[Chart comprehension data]
###
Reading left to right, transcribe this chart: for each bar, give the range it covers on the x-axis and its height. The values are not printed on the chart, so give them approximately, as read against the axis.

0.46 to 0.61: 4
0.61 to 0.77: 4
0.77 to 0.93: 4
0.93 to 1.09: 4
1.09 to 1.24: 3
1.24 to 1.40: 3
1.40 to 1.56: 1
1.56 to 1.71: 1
###
Exercise aim » Quote the stretch from the line containing "0.46 to 0.61: 4" through the end of the entries, reproducing each line exactly.

Expected output »
0.46 to 0.61: 4
0.61 to 0.77: 4
0.77 to 0.93: 4
0.93 to 1.09: 4
1.09 to 1.24: 3
1.24 to 1.40: 3
1.40 to 1.56: 1
1.56 to 1.71: 1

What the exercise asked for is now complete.